What the "Ginseng Fruit" Reveals About "Seeing the Mind and Recognizing the Nature

 What the "Ginseng Fruit" Reveals About "Seeing the Mind and Recognizing the Nature

Nantai


 

The "Ginseng Fruit" is a famous item in *Journey to the West*. Although its power is not as great as the peaches in the Queen Mother’s garden, it leaves a deeper impression on people. So what does the Ginseng Fruit really symbolize? Let’s review how it is described.

 

First, "Ginseng Fruit" (rénshēn guǒ) sounds identical to "Human Life Fruit" (rénshēng guǒ), referring to the arising of life. Notice the character **"birth"** (shēng). All worldly phenomena are relative: where there is **birth**, there is **extinction**; this is the cycle of birth and death, the condition of ordinary beings in the mundane world. Yet this state emerges from the **non-birth and non-extinction** into the realm of birth and extinction — a descent from the sacred to the ordinary, an **outflow**.

 

This teaches the principle from the *Śūragama Sūtra*:

> **The mind manifests all dharmas; not a single dharma exists apart from the mind.**

 

This is called **"Seeing the Mind" (Míngxīn)**.

 

Next, the Ginseng Fruit is also known as **"Grass Reverting Elixir"** (Cǎo Huándān).

- **"Grass"** represents all things in the world.

- **"Elixir"** is the sacred fruit attained only by successful practitioners.

 

Moving from an ordinary mortal to a sage who has realized the elixir is an inward journey, a sage who has **entered the stream**. This reveals another teaching from the *Śūragama Sūtra*:

> **All dharmas are only the mind; not a single dharma exists apart from the mind.**

 

The term **"dharmas"** is equivalent to "grass" — it includes everything in the world: sun, moon, stars, wind, clouds, rain, mist, mountains, rivers, earth, trees, flowers, heavenly beings, humans, ghosts, and spirits. This is **"Recognizing the Nature" (Jiànxìng)**.

 

Taken together, the outward movement of the Ginseng Fruit and the inward return of the Grass Reverting Elixir represent Buddhism’s most profound teaching: **"Seeing the Mind and Recognizing the Nature" (Míngxīn Jiànxìng)**.

 

Note the direction:

- **Zhenyuanzi** goes outward — he sees the mind, an outflow. Though he is the ancestor of earth immortals and more spiritually powerful than Sun Wukong, he descends from the sacred to the ordinary and remains a mortal.

- **Sun Wukong** journeys inward — he recognizes the nature, an inflow, and becomes a sage entering the stream.

 

This explains why the Ginseng Fruit tree is:

> "A numinous root produced at the first division of chaos and the beginning of the cosmos, before heaven and earth separated. Among the four great continents, it grows only in the Wuzhuang Temple in Xiniu Hezhou."

 

It is Zhenyuanzi’s private treasure in his rear garden.
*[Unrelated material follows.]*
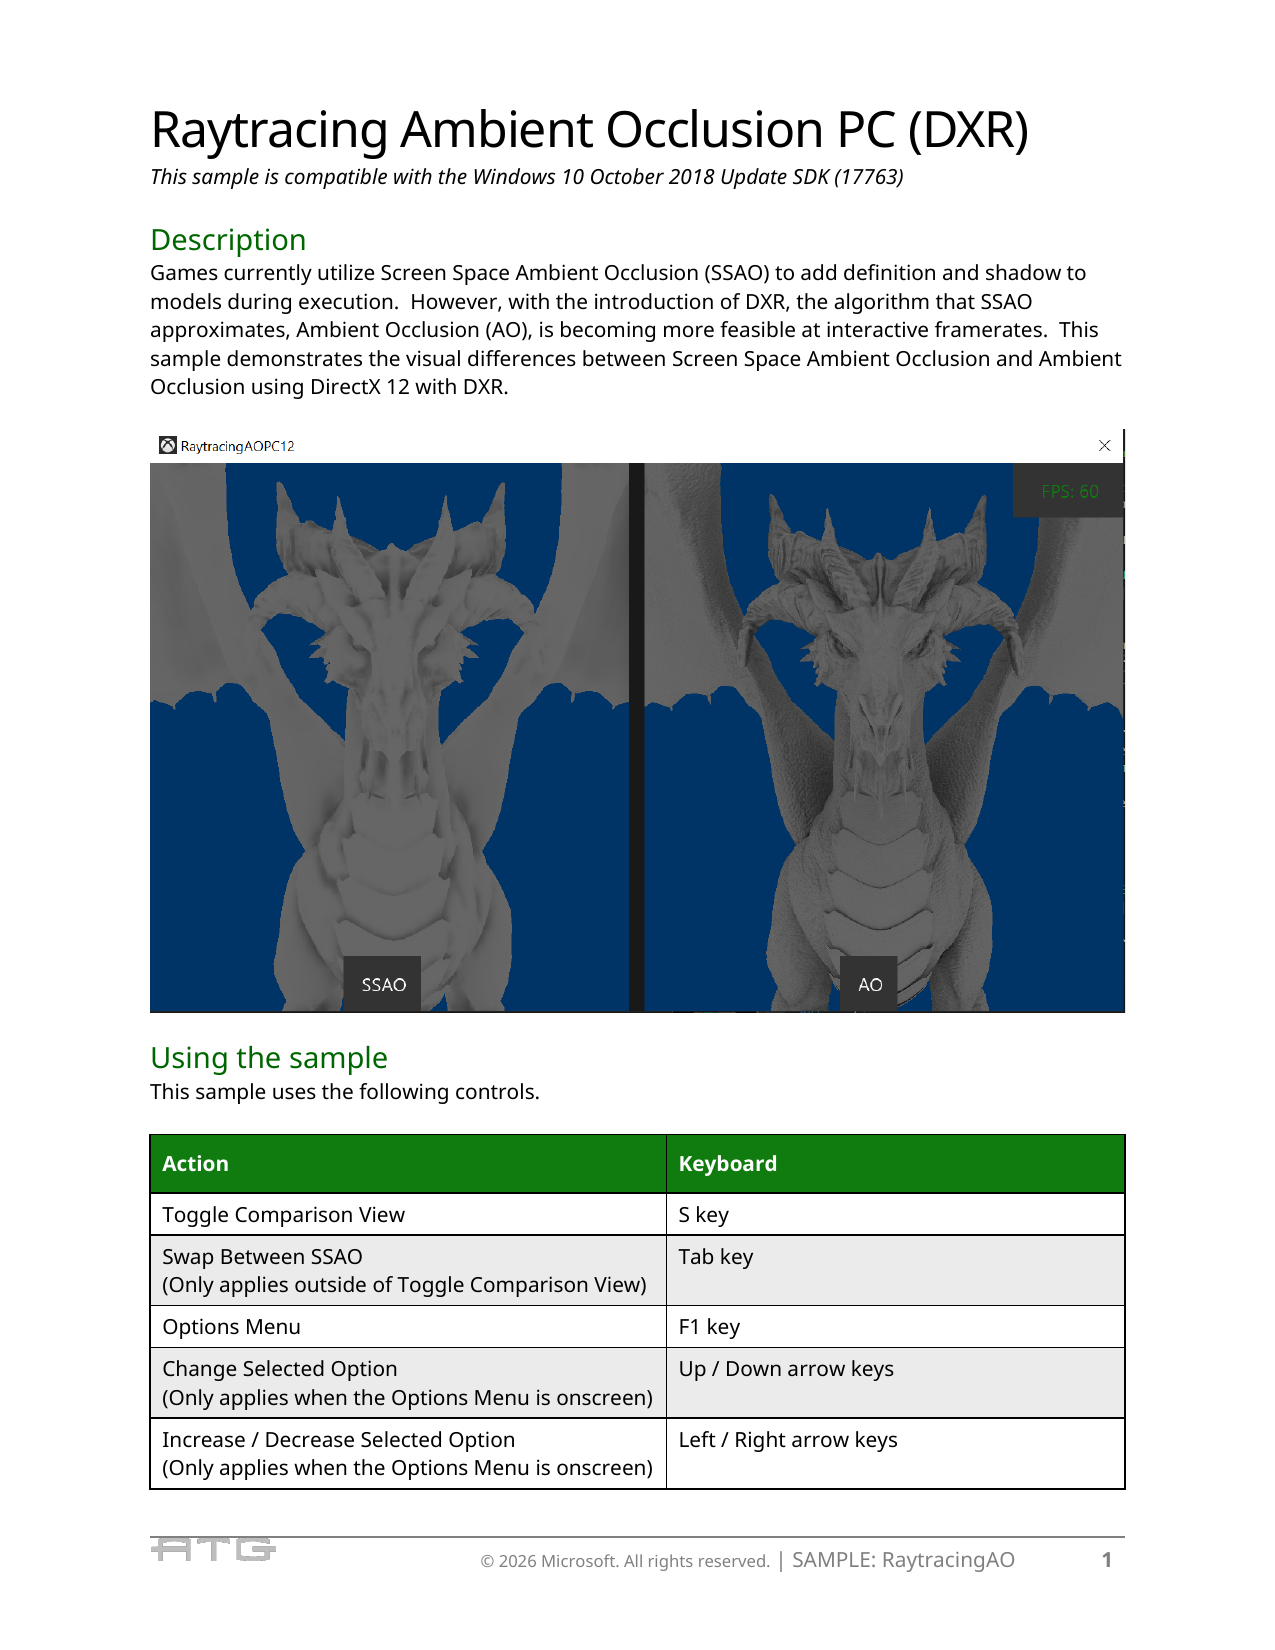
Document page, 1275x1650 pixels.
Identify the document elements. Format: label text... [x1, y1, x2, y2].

The character **"West"** in "Xiniu Hezhou" means the place where the sun sets, the ultimate destination — one’s **original face**. In truth, this is the **mind**.

The mind is the Buddha; to find the mind is to see the Buddha; to understand the mind is to attain Buddhahood. This is why "Seeing the Mind and Recognizing the Nature" means **becoming a Buddha**.

 

Note that "Seeing the Mind and Recognizing the Nature" has different levels:

- In the **common teaching**, it sees emptiness — not ultimate.

- In the **distinct teaching**, it sees the middle way — still not ultimate.

- Only in the **perfect teaching** of bodhisattvas does it see the full nature — the truly unconditioned and ultimate realization.